Wednesday, December 19, 2012

Tornado Threat Skyrockets at Night

With tornadoes possible in the South this week, this headline caught my eye:


28% of NC Tornadoes Occur at Night but Are Responsible for 67% of all Tornado Fatalities



If a tornado watch is in effect when the late news is on and thunderstorms are forecast for your location I recommend a tone-alert weather radio or one of the new smartphone apps that will alert you if a tornado warning is issued for your location (keep the phone near your bed).

More on the study:

A study by Walker Ashley and others (Ashley et al. 2008) examined tornadoes from 1950 to 2005 and found that 27.3% of all tornadoes across the nation were nocturnal, while 39.3% of tornado fatalities occurred at night. In this study, nocturnal or nighttime tornadoes were defined as tornadoes with start times in local standard time that occur between the local sunset and sunrise. During the 55 year period, tornadoes were nearly 2.5 times as likely to kill during the overnight hours as those during the daytime.
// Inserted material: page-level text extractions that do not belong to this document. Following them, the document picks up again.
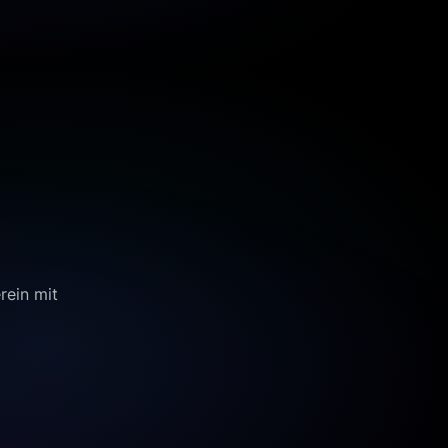
rein mit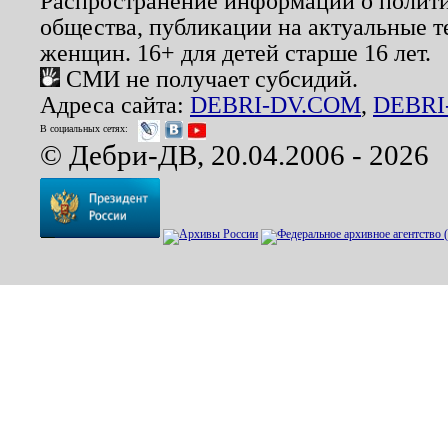
Распространение информации о полити
общества, публикации на актуальные 
женщин. 16+ для детей старше 16 лет.
СМИ не получает субсидий.
Адреса сайта:
DEBRI-DV.COM
,
DEBRI
В социальных сетях:
© Дебри-ДВ, 20.04.2006 - 2026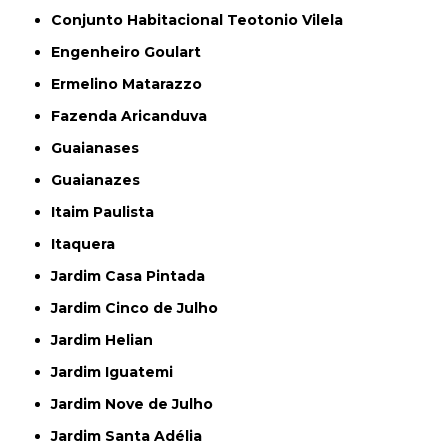
Conjunto Habitacional Teotonio Vilela
Engenheiro Goulart
Ermelino Matarazzo
Fazenda Aricanduva
Guaianases
Guaianazes
Itaim Paulista
Itaquera
Jardim Casa Pintada
Jardim Cinco de Julho
Jardim Helian
Jardim Iguatemi
Jardim Nove de Julho
Jardim Santa Adélia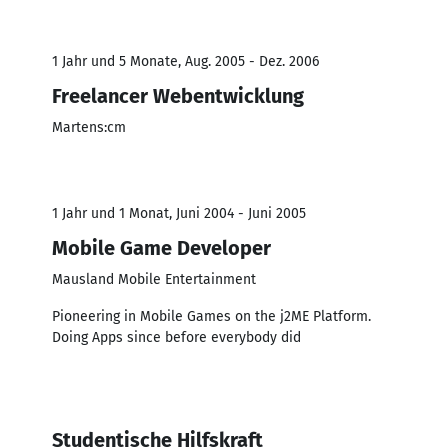
1 Jahr und 5 Monate, Aug. 2005 - Dez. 2006
Freelancer Webentwicklung
Martens:cm
1 Jahr und 1 Monat, Juni 2004 - Juni 2005
Mobile Game Developer
Mausland Mobile Entertainment
Pioneering in Mobile Games on the j2ME Platform.
Doing Apps since before everybody did
Studentische Hilfskraft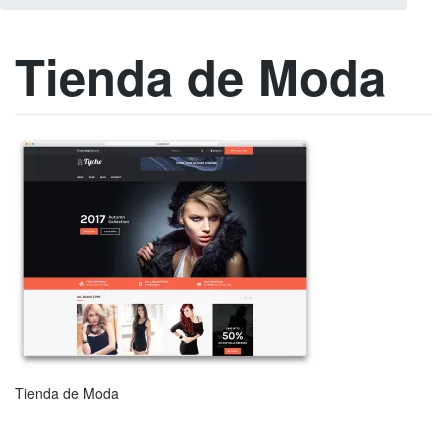
Tienda de Moda
Tienda de Moda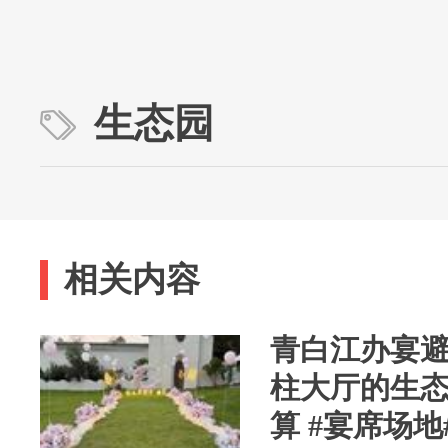
生态园
相关内容
青白江办宴
柱大厅的生
算 #宴席场地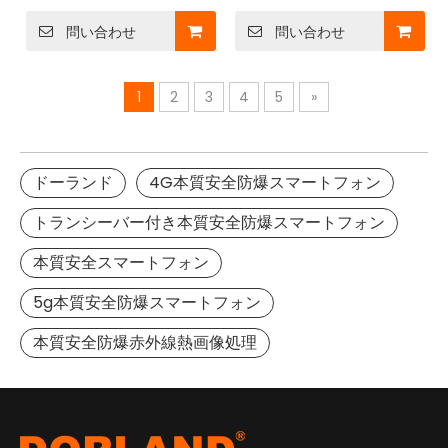
問い合わせ
問い合わせ
1
2
3
4
5
»
ドーランド
4G本質安全防爆スマートフォン
トランシーバー付き本質安全防爆スマートフォン
本質安全スマートフォン
5g本質安全防爆スマートフォン
本質安全防爆赤外線熱画像処理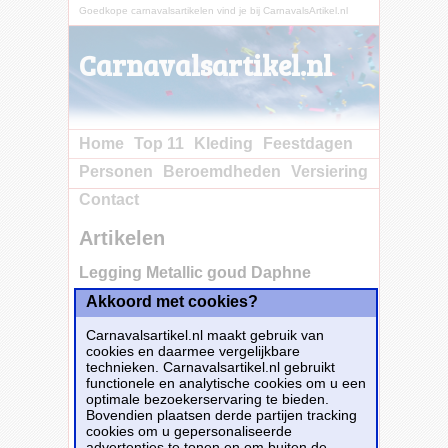
Goedkope carnavalsartikelen vind je bij CarnavalsArtikel.nl
Carnavalsartikel.nl
Home
Top 11
Kleding
Feestdagen
Personen
Beroemdheden
Versiering
Contact
Artikelen
Legging Metallic goud Daphne
Akkoord met cookies?
Koop nu bij
e-Carnavalskleding.nl voor slechts€ 12.60!
Carnavalsartikel.nl maakt gebruik van
Dit carnavalsartikel
Legging Metallic goud
cookies en daarmee vergelijkbare
Daphne
is te bestellen bij
E-
technieken. Carnavalsartikel.nl gebruikt
Carnavalskleding.nl
voor
€ 12,60
.
functionele en analytische cookies om u een
optimale bezoekerservaring te bieden.
Bovendien plaatsen derde partijen tracking
Bestellen
cookies om u gepersonaliseerde
advertenties te tonen en om buiten de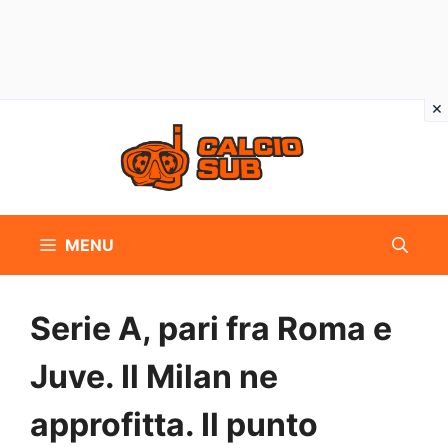
Vai
al
contenuto
MENU
Serie A, pari fra Roma e
Juve. Il Milan ne
approfitta. Il punto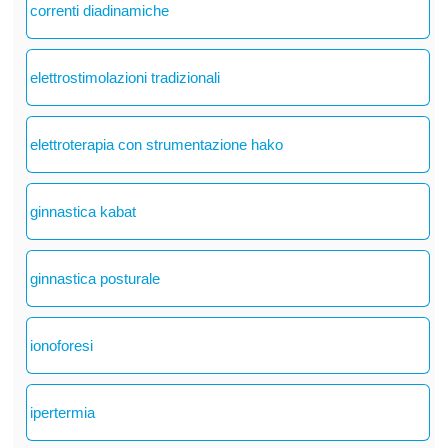
correnti diadinamiche
elettrostimolazioni tradizionali
elettroterapia con strumentazione hako
ginnastica kabat
ginnastica posturale
ionoforesi
ipertermia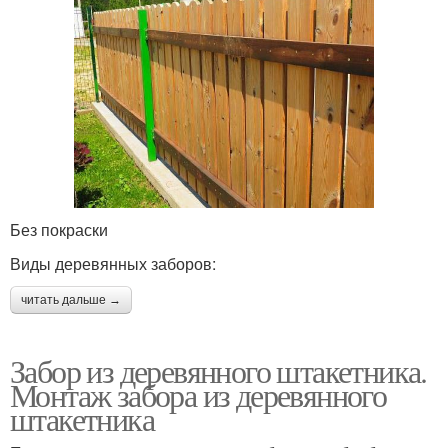
Без покраски
Виды деревянных заборов:
читать дальше →
Забор из деревянного штакетника.
Монтаж забора из деревянного
штакетника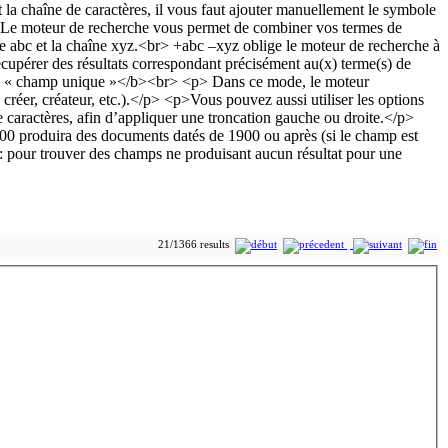
21/1366 results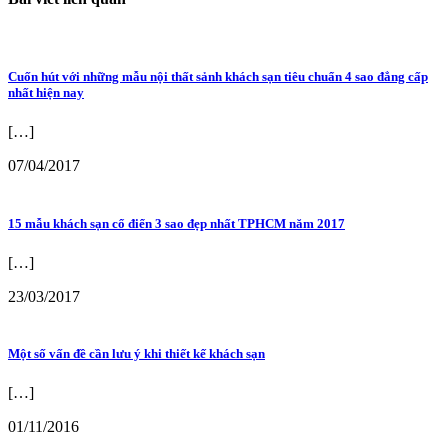
Cuốn hút với những mẫu nội thất sảnh khách sạn tiêu chuẩn 4 sao đẳng cấp
nhất hiện nay
[…]
07/04/2017
15 mẫu khách sạn cổ điển 3 sao đẹp nhất TPHCM năm 2017
[…]
23/03/2017
Một số vấn đề cần lưu ý khi thiết kế khách sạn
[…]
01/11/2016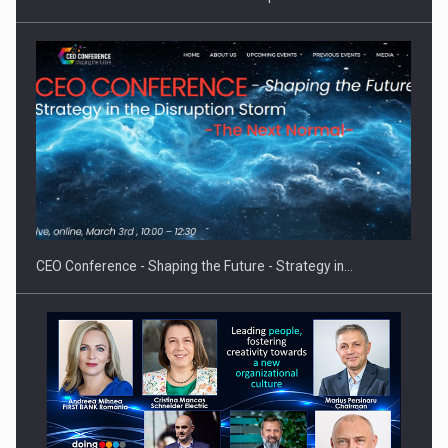
Hard Enduro Piatra Craiului 2026, fueled by benzinariile RO…
CEO Conference - Shaping the Future - Strategy in…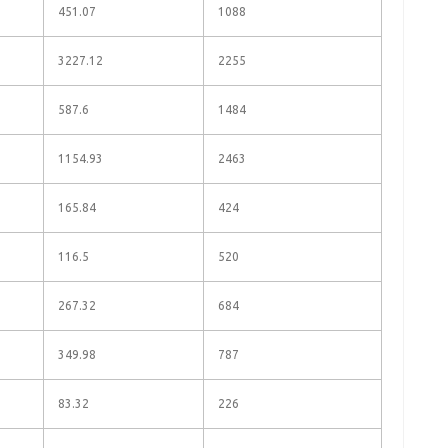
451.07
1088
3227.12
2255
587.6
1484
1154.93
2463
165.84
424
116.5
520
267.32
684
349.98
787
83.32
226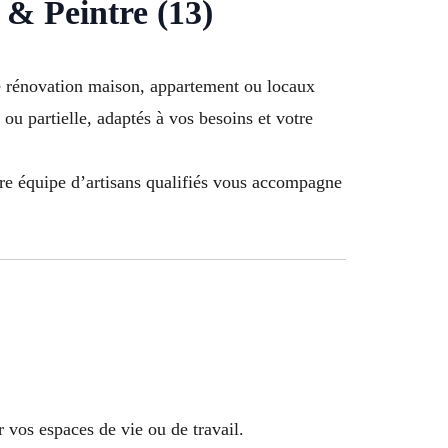
 & Peintre (13)
e rénovation maison, appartement ou locaux
ou partielle, adaptés à vos besoins et votre
tre équipe d’artisans qualifiés vous accompagne
 vos espaces de vie ou de travail.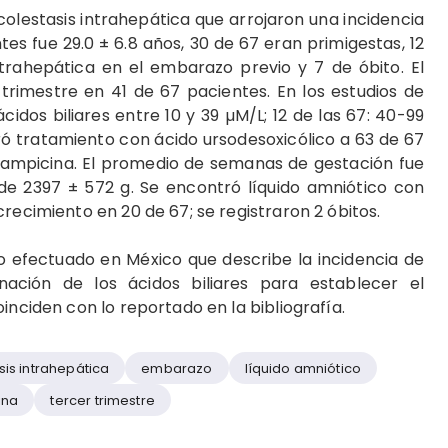
olestasis intrahepática que arrojaron una incidencia
es fue 29.0 ± 6.8 años, 30 de 67 eran primigestas, 12
ntrahepática en el embarazo previo y 7 de óbito. El
 trimestre en 41 de 67 pacientes. En los estudios de
idos biliares entre 10 y 39 µM/L; 12 de las 67: 40-99
ró tratamiento con ácido ursodesoxicólico a 63 de 67
ifampicina. El promedio de semanas de gestación fue
e 2397 ± 572 g. Se encontró líquido amniótico con
recimiento en 20 de 67; se registraron 2 óbitos.
io efectuado en México que describe la incidencia de
nación de los ácidos biliares para establecer el
inciden con lo reportado en la bibliografía.
sis intrahepática
embarazo
líquido amniótico
ina
tercer trimestre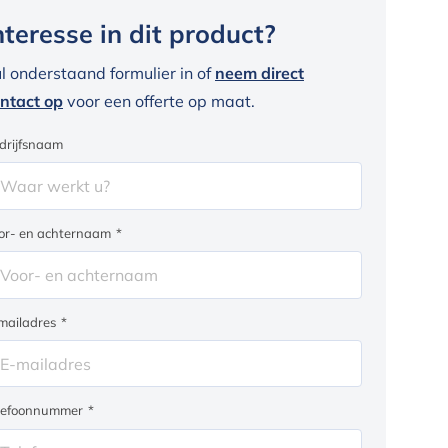
nteresse in dit product?
l onderstaand formulier in of
neem direct
ntact op
voor een offerte op maat.
drijfsnaam
or- en achternaam
*
mailadres
*
lefoonnummer
*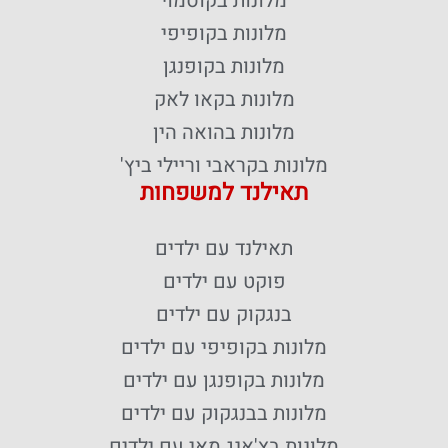
מלונות בקוסמוי
מלונות בקופיפי
מלונות בקופנגן
מלונות בקאו לאק
מלונות בהואה הין
מלונות בקראבי וריילי ביץ'
תאילנד למשפחות
תאילנד עם ילדים
פוקט עם ילדים
בנגקוק עם ילדים
מלונות בקופיפי עם ילדים
מלונות בקופנגן עם ילדים
מלונות בבנגקוק עם ילדים
מלונות בצ'אנג מאי עם ילדים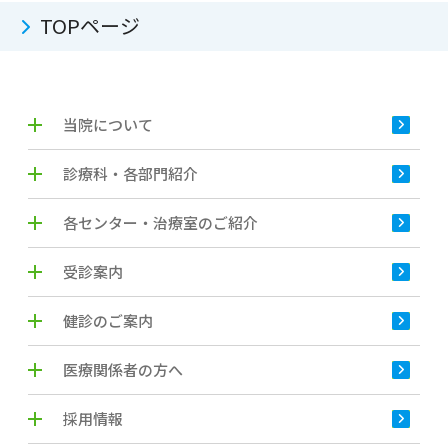
TOPページ
当院について
診療科・各部門紹介
各センター・治療室のご紹介
受診案内
健診のご案内
医療関係者の方へ
採用情報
Even more alarming, the study found that North Carolina was ranked first with the greatest percentage of killer nocturnal tornadoes. They noted that 81% of all tornado deaths in North Carolina during this period occurred at night while only 28% of all tornadoes in North Carolina during this period actually occurred at night.

While this specifically applies to North Carolina, the basic principle applies everywhere. It is dangerous for tornadoes to sneak up in the middle of the night.

Tornadoes are possible tonight in southern Missouri and Arkansas. 

Hat Tip: Nate Johnson

ADDITION: Via Facebook, reader Bob Kerr reminds us of the November 6, 2005, tornado in Evansville, IN that touched down at 1:50am and killed 23. Thanks, Bob.

Bob also directed me to this information from the NWS in Paducah, KY. I wasn't aware there was a "Nocturnal [overnight] Tornado Alley."